Graduate Student in USC
Network Protocols: What has happended when you type "http://www.linkedin.com"
Mar 29, 2018 / Written by Chengyu
Thanks to the powerful search engines, like Google, Bing and Baidu, cyber-citizens find it is quiet convenient to search needed information by simply typing some keywords in the search bar. However, do you know what has happened when you type a famous link, such as “https://www.linkedin.com”? This article explores the “magic” behind the web browser and afterward, you are about to have a better understanding on how to get corresponding context when you type a URL.
OSI Model and TCP/IP Protocol Layers
The Open System Interconnection model (OSI) is a conceptional model which specifies the details about telecommunication without using any internal structure and technology. In this article, we will explain the process of internet communication through OSI Model Layers. To simplify, the TCP/IP protocol Layers is easier to understand. Instead of 7 different layers, TCP/IP combine the Application Layer, Performance Layer and Session Layer as Application Layer (As shown in the Figure.1) so that there is only 5 layers in TCP/IP Protocol Layers.
Figure.1 Telecommunication Layers
Processes:
This article separates the process by TCP/IP Protocol Layers.
First Step: Application Layer:
When you type the “https://www.linkedin.com” in an browser, we start from the Application layer. It is obvious the protocol used in the application layer is https, However. we couldn’t send the request to remote server, because we have not established the connection to the LinkedIn server at this moment.
Second Step: move down to Transport Layer:
In order to establish connection, we move top-down and go to the Transport Layer. Since the https is only for declaring protocol used in Application Layer, it is safe to remove it in the lower layer. Currently, we tend to make a TCP connection with LinkedIn Server(s). Nevertheless, the host-to-host connection requires IP address of both side, it is okay for us to know one peer IP, namely us, but the LinkedIn Server(s) addresses are unknown, right?
Third Step: move down to Network Layer:
Thus, DNS (domain name system) helps us find the IP address from the domain name. You can treat it as a database whose entities are key-value pairs, which key is the domain name(url) and value is its IP address(es). This kind of pair is different from HashMap, in which you can merely get value from key but not key from value. If you have terminal in your computer, or some Linux-like command line interface, like PuTTy, you could type “nslookup www.linkedin.com” to perform the DNS service.
Even though it seems that internet needs to waste some time for searching the IP address and someone may argue that why don’t use the IP address straightforwardly, DNS is a user-friendly design in which all the domain name are some meaningful strings, like LinkedIn or Google. DNS resolve the problem that IP address is usually random numbers and it is less difficult for users to remember domain name than IP address.

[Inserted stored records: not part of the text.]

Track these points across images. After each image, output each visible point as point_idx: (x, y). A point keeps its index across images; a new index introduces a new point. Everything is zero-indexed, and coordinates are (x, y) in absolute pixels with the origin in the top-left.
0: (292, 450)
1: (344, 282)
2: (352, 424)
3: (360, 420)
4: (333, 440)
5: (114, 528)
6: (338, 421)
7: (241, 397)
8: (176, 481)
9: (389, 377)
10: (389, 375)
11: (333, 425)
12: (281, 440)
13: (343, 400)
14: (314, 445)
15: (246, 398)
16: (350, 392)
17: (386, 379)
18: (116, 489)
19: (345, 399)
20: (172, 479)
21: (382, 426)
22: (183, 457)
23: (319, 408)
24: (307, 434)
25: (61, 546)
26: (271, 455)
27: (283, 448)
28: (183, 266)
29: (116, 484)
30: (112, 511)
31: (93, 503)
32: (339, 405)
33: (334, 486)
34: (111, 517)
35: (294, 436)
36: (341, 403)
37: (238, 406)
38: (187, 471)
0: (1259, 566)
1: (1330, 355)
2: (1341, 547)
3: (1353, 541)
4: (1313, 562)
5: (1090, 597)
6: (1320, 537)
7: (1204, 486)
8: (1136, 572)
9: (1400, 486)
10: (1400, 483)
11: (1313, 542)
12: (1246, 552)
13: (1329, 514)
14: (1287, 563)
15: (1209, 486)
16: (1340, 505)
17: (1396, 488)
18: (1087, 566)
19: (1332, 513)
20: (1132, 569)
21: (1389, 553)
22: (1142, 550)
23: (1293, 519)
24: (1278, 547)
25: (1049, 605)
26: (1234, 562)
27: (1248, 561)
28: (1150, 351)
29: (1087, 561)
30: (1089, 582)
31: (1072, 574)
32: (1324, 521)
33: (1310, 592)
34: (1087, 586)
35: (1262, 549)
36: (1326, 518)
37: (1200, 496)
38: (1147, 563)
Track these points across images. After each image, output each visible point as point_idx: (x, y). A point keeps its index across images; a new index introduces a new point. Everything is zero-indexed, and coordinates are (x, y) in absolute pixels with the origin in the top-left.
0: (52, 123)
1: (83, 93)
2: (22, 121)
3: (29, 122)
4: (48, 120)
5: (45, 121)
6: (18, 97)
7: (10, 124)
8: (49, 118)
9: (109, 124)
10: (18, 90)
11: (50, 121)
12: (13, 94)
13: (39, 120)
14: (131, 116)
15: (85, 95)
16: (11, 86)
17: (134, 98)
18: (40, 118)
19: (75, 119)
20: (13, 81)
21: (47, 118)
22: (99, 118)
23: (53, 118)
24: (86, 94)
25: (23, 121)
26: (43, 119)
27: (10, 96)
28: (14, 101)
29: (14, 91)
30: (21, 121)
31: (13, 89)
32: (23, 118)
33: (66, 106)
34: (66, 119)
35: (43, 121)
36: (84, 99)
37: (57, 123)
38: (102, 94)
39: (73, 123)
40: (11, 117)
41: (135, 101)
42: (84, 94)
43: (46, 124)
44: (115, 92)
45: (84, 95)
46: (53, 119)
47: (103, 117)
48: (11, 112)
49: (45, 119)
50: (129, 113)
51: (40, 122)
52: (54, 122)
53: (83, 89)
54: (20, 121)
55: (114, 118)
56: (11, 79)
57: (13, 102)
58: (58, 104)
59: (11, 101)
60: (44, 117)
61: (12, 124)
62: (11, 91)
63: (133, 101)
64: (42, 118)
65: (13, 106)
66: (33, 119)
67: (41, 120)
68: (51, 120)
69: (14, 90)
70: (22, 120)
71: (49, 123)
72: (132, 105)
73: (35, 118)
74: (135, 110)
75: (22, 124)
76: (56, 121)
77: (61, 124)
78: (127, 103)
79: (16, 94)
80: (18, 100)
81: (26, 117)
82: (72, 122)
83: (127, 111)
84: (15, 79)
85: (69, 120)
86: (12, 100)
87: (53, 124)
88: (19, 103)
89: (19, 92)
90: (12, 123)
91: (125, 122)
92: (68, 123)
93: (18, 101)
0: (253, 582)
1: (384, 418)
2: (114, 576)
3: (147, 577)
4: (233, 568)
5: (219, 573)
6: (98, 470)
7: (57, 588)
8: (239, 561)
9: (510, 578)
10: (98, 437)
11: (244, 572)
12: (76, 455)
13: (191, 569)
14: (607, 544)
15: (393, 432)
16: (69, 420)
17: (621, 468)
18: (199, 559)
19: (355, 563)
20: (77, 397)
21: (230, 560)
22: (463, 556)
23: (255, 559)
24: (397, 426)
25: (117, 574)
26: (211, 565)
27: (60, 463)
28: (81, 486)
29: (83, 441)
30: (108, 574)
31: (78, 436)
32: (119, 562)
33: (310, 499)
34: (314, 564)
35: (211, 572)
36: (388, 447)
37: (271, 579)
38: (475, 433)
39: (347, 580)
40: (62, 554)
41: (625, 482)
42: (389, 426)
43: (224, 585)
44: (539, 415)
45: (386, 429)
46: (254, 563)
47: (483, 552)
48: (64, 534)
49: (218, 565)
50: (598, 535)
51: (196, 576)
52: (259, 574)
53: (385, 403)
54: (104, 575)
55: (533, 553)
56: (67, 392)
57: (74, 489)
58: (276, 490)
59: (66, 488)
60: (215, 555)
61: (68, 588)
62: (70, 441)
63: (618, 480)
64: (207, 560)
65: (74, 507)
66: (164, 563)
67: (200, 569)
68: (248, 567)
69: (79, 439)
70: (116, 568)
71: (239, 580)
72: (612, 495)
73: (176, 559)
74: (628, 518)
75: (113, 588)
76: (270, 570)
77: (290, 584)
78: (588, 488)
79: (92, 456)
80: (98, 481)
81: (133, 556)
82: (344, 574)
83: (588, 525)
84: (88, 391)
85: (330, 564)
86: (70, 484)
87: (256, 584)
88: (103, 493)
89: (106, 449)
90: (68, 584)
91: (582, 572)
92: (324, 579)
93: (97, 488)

Owning to some smart browsers, they help us to get the IP address from cache before sending requests to DNS servers:
It is acknowledge that more information stored in cache, the more dangerous your information is. However, using cache is quiet prevent in most company since it is able to improve data transfer time.
Figure.2: Domain Hierarchy
Unfortunately, your browser cannot find the IP address from any cache, so, it decides to send the DNS query to DNS servers. DNS domain name space is a tree structure which illustrates in the figure.2. This tree structure increase DNS lookup efficiency and it works following this step (Figure.3)
Figure.3: DNS Request Process
Forth Step: move up to Transport Layer:
Now, we have the IP addresses for both peers so that we could establish connection between them! TCP/IP three-handshake is the key process for TCP connection establishment, which is a three step process where client send messages with TCP header (only SYN/ACK are utilized in this step).
Fifth Step: move up to Application Layer:
Based on the TCP connection, you can transfer data with The LinkedIn Server now! The GET request request is utilized for HTTP/S protocol, you can see the detail in this.
Congrats, I believe you have a better understanding about the mechanism behind browser when you type “https://www.linkedin.com”!
Add on:
What we have discussed in the above is based on an assumption: you want to connect to the LinkedIn Server and transfer data with it via internet. However, if your IP address is in the same local network as LinkedIn, you don’t need to do the above things. Instead, you will use Data Linked Layer, in which ARP helps you get the MAC address of LinkedIn Server(s) and you can communicate with it straightly via MAC address.